:: What the exercise asks ::
Give the records again. Keep them exact and leave out the images.

Stored data entries:
——

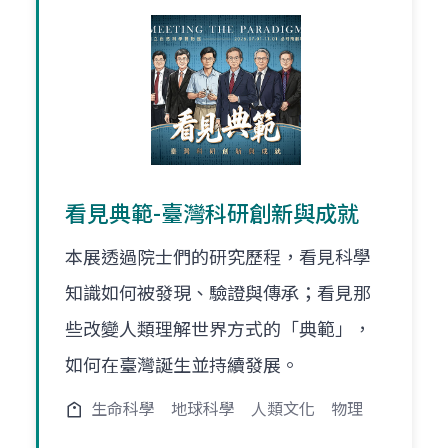
看見典範-臺灣科研創新與成就
本展透過院士們的研究歷程，看見科學
知識如何被發現、驗證與傳承；看見那
些改變人類理解世界方式的「典範」，
如何在臺灣誕生並持續發展。
生命科學
地球科學
人類文化
物理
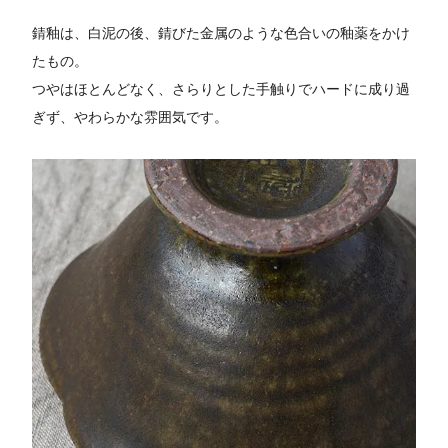
錆釉は、白泥の後、錆びた金属のような色合いの釉薬をかけ
たもの。
つやはほとんどなく、さらりとした手触りでハードに成り過
ぎず、やわらかな雰囲気です。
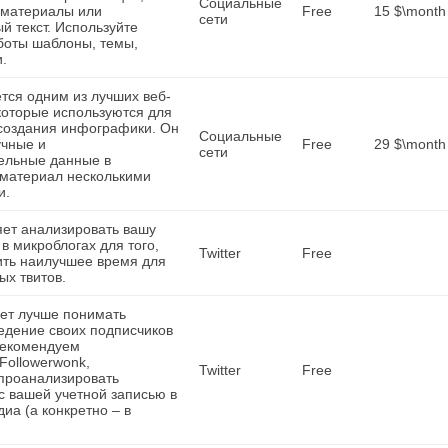
Социальные
 материалы или
Free
15 $\month
сети
й текст. Используйте
боты шаблоны, темы,
и.
яется одним из лучших веб-
которые используются для
 создания инфографики. Он
Социальные
учные и
Free
29 $\month
сети
ельные данные в
 материал несколькими
и.
яет анализировать вашу
в микроблогах для того,
Twitter
Free
ить наилучшее время для
ых твитов.
очет лучше понимать
ведение своих подписчиков
рекомендуем
Followerwonk,
Twitter
Free
проанализировать
 вашей учетной записью в
иа (а конкретно – в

——

:: Your solution ::
看見典範-臺灣科研創新與成就
本展透過院士們的研究歷程，看見科學
知識如何被發現、驗證與傳承；看見那
些改變人類理解世界方式的「典範」，
如何在臺灣誕生並持續發展。
生命科學
地球科學
人類文化
物理
錆釉は、白泥の後、錆びた金属のような色合いの釉薬をかけ
たもの。
つやはほとんどなく、さらりとした手触りでハードに成り過
ぎず、やわらかな雰囲気です。
Социальные
 материалы или
Free
15 $\month
сети
й текст. Используйте
боты шаблоны, темы,
и.
яется одним из лучших веб-
которые используются для
 создания инфографики. Он
Социальные
учные и
Free
29 $\month
сети
ельные данные в
 материал несколькими
и.
яет анализировать вашу
в микроблогах для того,
Twitter
Free
ить наилучшее время для
ых твитов.
очет лучше понимать
ведение своих подписчиков
рекомендуем
Followerwonk,
Twitter
Free
проанализировать
 вашей учетной записью в
иа (а конкретно – в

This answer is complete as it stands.